> [TASK GOAL] Reproduce the items word for word from their first line through the line holding "sharpen: on, module defaults", both ends included. Omit the pictures from your answer.

> [RECORDS FOR PROCESSING]
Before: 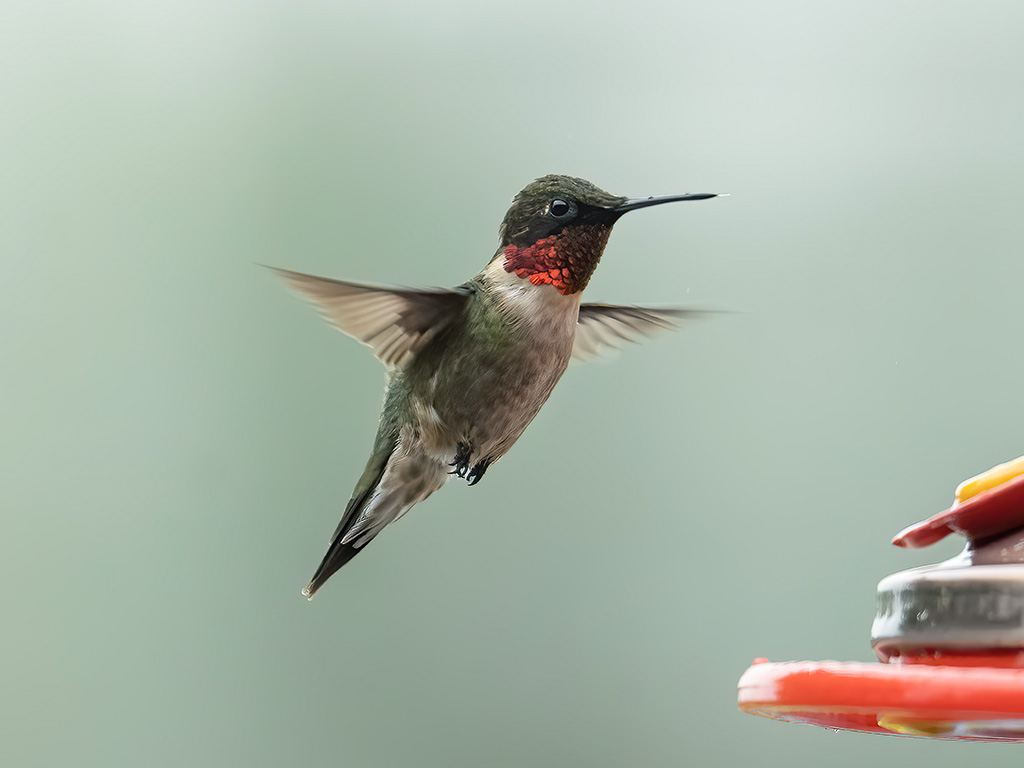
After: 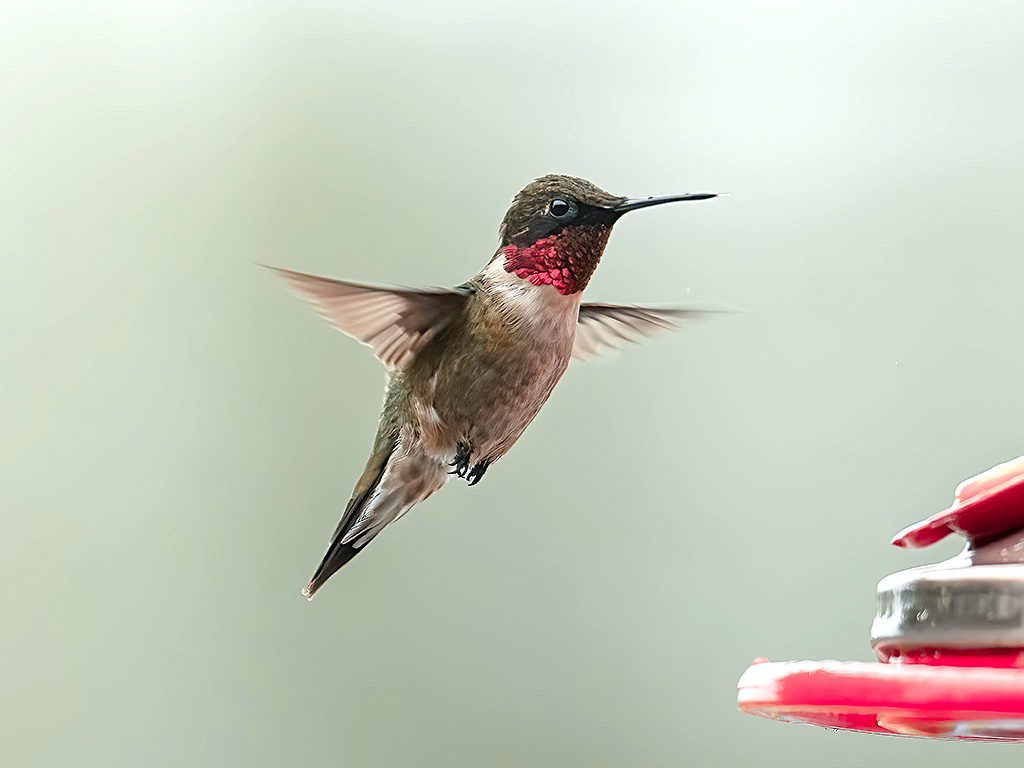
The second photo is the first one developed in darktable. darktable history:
sharpen: on, module defaults
color balance rgb: perceptual saturation grading › global saturation 20%, perceptual saturation grading › highlights -50%, perceptual saturation grading › shadows 30%, perceptual brilliance grading › global brilliance 10%, perceptual brilliance grading › shadows 15%
color zones: curves: ch2 [(0, 0.488) (0.143, 0.417) (0.286, 0.212) (0.429, 0.179) (0.571, 0.154) (0.714, 0.415) (0.857, 0.495) (1, 0.488)]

> [EXERCISE RESPONSE]
Before: 
After: 
The second photo is the first one developed in darktable. darktable history:
sharpen: on, module defaults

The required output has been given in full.